Les jeunes militants, dont beaucoup ont été entraînés dans la lutte pendant près de trois ans en solidarité avec la Palestine, ont un rôle crucial à jouer dans le mouvement de grève générale. Bon nombre de ces militants ont déjà mis en place un réseau de plus en plus vaste d’organisations communautaires qui ne dépendent pas et ne sont pas contrôlées par le gouvernement capitaliste ou ses appareils.

Cette organisation communautaire de base, issue de la classe ouvrière, comprend la défense des travailleurs migrants, la lutte contre les violences policières, l’organisation des locataires, l’entraide, l’anti-impérialisme et la solidarité avec la résistance révolutionnaire aux États-Unis dans tout le Sud global. Cela pourrait faire partie d’une infrastructure critique pour préparer une grève générale. Cette préparation inclurait nécessairement une éducation populaire de masse défendant les raisons de la solidarité de classe et de l’action de masse.

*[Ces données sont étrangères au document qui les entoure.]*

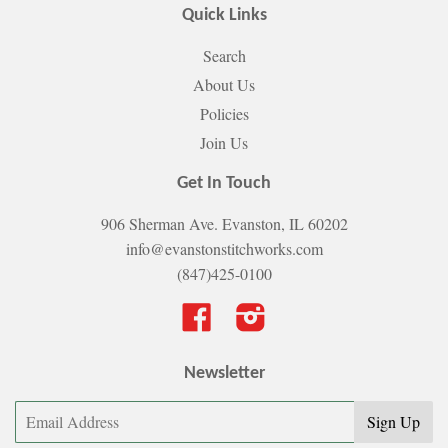
Quick Links
Search
About Us
Policies
Join Us
Get In Touch
906 Sherman Ave. Evanston, IL 60202
info@evanstonstitchworks.com
(847)425-0100
Facebook
Instagram
Newsletter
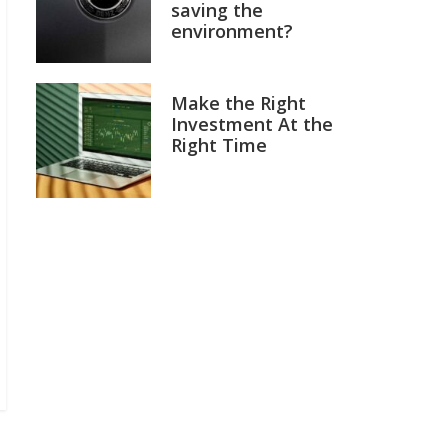
saving the
environment?
Make the Right
Investment At the
Right Time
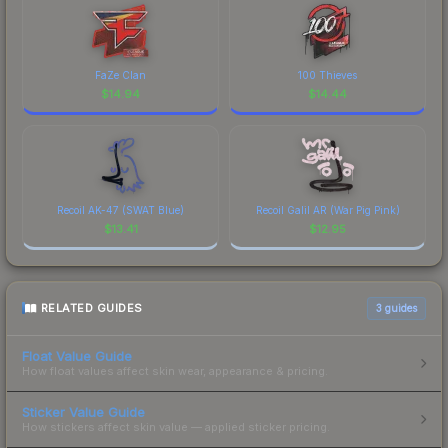
FaZe Clan
100 Thieves
$
14.94
$
14.44
Recoil AK-47 (SWAT Blue)
Recoil Galil AR (War Pig Pink)
$
13.41
$
12.95
RELATED GUIDES
3
guides
Float Value Guide
How float values affect skin wear, appearance & pricing.
Sticker Value Guide
How stickers affect skin value — applied sticker pricing.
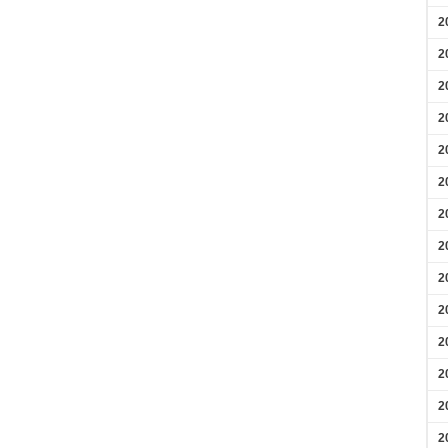
2
2
2
2
2
2
2
2
2
2
2
2
2
2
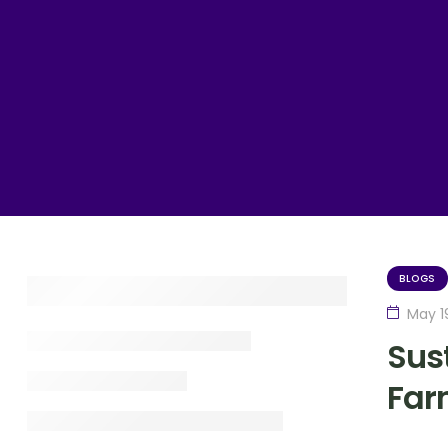
BLOGS
May 1
Sust
Far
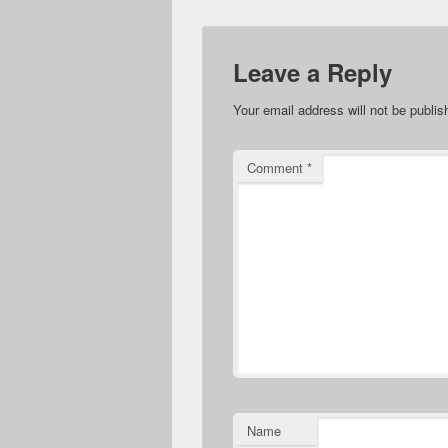
Leave a Reply
Your email address will not be publis
Comment
*
Name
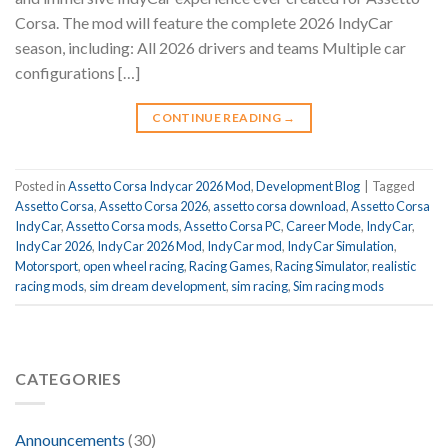
Corsa. The mod will feature the complete 2026 IndyCar
season, including: All 2026 drivers and teams Multiple car
configurations […]
CONTINUE READING
→
Posted in
Assetto Corsa Indycar 2026 Mod
,
Development Blog
|
Tagged
Assetto Corsa
,
Assetto Corsa 2026
,
assetto corsa download
,
Assetto Corsa
IndyCar
,
Assetto Corsa mods
,
Assetto Corsa PC
,
Career Mode
,
IndyCar
,
IndyCar 2026
,
IndyCar 2026 Mod
,
IndyCar mod
,
IndyCar Simulation
,
Motorsport
,
open wheel racing
,
Racing Games
,
Racing Simulator
,
realistic
racing mods
,
sim dream development
,
sim racing
,
Sim racing mods
CATEGORIES
Announcements
(30)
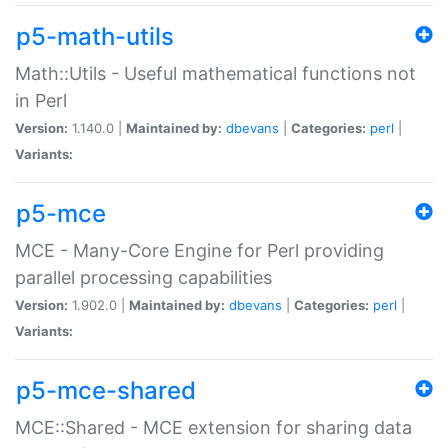
p5-math-utils
Math::Utils - Useful mathematical functions not
in Perl
Version:
1.140.0 |
Maintained by:
dbevans
|
Categories:
perl
|
Variants:
p5-mce
MCE - Many-Core Engine for Perl providing
parallel processing capabilities
Version:
1.902.0 |
Maintained by:
dbevans
|
Categories:
perl
|
Variants:
p5-mce-shared
MCE::Shared - MCE extension for sharing data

À plusieurs reprises depuis le 7 octobre 2023, le mouvement de libération palestinien a appelé à des grèves générales de solidarité mondiale. Les 6 et 7 février de cette année, les dockers de plusieurs pays ont fermé les ports pour empêcher l’expédition d’armes vers Israël. Mais ce n’est que le début de la réalisation du potentiel de grèves ouvrières mondiales plus massives contre l’occupation et la guerre impérialiste.

Ici, au cœur de l’impérialisme mondial, les forces les plus avancées politiquement – et nous sommes de plus en plus nombreux – doivent considérer que le mouvement de grève générale, ou toute autre expression de la lutte des classes dans notre pays, est intrinsèquement lié à la lutte des travailleurs du monde entier, et en particulier aux mouvements de libération dans les pays du Sud. Et cela doit être plus que symbolique, mais plutôt stratégique sur le plan politique, car il s’agit de plus que de la solidarité ; c’est la seule façon pour notre classe de l’emporter à l’échelle mondiale.

On ne peut nier, ni tolérer que l’on nie, que la lutte des classes est plus que jamais mondiale. Ce fait est plus qu’un principe théorique ou une aspiration future. C’est une réalité pratique et immédiate. La lutte des classes est partout interconnectée, interactive et interdépendante. Continuer notre travail comme si ce n’était pas le cas affaiblit notre classe et aide l’ennemi de classe.

Tout cela et bien plus encore peut être accompli, mais seulement si, à l’avenir, un niveau d’unité correspondant à la crise mondiale et aux besoins urgents qu’elle a cristallisés pour la lutte de classe mondiale est forgé entre les révolutionnaires partageant les mêmes idées.